Researchers from the University of Toronto that found the fossils said this lobster was at the top of the food chain in its time, playing an important role in the ancient ecosystem. The creature lived 250 million years before the first dinosaurs roamed the Earth. 

This unusual animal was named "Yawunik kootenayi" after a huge mythical killer marine beast in the lore of the indigenous tribe living in the area in Canada where the fossils were found. Researchers found the fossils at the Marble Canyon site, which is part of the Canadian Burgess Shale fossil deposit. 

The fossils of Yawunik reveal a marine creature some 10 centimeters long with two pairs of eyes and huge grasping appendages. Scientists said Yawunik had evolved long frontal appendages consisting of three long claws.

Two of these claws bore opposing rows of teeth that helped the animal catch its prey. The claws also had long, whip-like appendages used to sense its surroundings, said CBC News.

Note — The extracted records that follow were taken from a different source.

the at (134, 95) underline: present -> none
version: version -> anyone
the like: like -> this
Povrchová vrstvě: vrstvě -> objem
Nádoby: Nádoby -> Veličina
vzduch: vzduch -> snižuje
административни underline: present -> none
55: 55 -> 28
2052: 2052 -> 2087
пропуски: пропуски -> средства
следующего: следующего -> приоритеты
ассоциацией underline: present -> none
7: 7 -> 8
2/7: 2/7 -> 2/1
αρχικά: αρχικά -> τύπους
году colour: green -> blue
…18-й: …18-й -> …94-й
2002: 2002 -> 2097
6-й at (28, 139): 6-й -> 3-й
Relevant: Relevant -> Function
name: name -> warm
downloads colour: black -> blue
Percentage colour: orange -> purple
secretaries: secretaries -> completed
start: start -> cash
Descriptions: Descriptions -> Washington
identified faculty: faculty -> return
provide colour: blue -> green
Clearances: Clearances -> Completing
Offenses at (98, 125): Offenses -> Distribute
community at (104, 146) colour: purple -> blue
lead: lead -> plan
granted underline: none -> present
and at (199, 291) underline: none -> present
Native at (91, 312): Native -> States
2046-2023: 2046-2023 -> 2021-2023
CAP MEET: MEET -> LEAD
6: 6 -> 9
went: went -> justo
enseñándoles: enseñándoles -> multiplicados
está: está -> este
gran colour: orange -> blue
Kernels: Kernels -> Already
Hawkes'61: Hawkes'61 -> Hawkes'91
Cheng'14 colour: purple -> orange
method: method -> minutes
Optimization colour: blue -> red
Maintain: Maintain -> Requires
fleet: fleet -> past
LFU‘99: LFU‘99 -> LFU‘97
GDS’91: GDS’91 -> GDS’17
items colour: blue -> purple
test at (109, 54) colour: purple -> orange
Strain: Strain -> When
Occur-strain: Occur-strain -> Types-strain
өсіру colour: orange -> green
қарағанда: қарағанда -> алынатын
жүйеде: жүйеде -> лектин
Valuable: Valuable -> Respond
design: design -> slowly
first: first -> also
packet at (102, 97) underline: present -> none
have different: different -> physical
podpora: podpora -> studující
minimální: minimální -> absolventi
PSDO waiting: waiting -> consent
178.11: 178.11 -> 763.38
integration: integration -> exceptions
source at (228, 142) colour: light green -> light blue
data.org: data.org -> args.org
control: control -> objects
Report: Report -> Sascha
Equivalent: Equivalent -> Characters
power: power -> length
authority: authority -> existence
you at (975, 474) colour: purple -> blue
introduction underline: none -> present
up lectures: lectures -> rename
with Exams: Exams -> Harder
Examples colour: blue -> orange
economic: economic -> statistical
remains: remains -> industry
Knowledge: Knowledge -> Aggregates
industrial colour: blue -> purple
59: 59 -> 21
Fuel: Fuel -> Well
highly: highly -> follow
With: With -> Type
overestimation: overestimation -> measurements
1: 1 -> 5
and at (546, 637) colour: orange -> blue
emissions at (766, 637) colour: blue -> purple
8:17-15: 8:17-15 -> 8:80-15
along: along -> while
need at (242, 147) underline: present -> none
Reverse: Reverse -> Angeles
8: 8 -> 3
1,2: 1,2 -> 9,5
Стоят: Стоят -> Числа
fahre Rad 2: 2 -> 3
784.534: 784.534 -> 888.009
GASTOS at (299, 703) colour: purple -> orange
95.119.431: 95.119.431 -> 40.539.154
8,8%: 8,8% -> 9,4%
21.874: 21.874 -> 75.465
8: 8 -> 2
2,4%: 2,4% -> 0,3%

Yawunik was an arthropod, which links it to modern day creatures like spiders, lobsters and butterflies.

"It has the signature features of an arthropod with its external skeleton, segmented body and jointed appendages, but lacks certain advanced traits present in groups that survived until the present day. We say that it belongs to the 'stem' of arthropods", said Cedric Aria, a PhD candidate in University of Toronto's Department of Ecology & Evolutionary Biology and lead author of the study just published in Palaeontology.

"This creature is expanding our perspective on the anatomy and predatory habits of the first arthropods, the group to which spiders and lobsters belong".

The study shows evidence Yawunik was capable of moving its frontal appendages backward and forward, spreading them out during an attack and then retracting them under its body when swimming.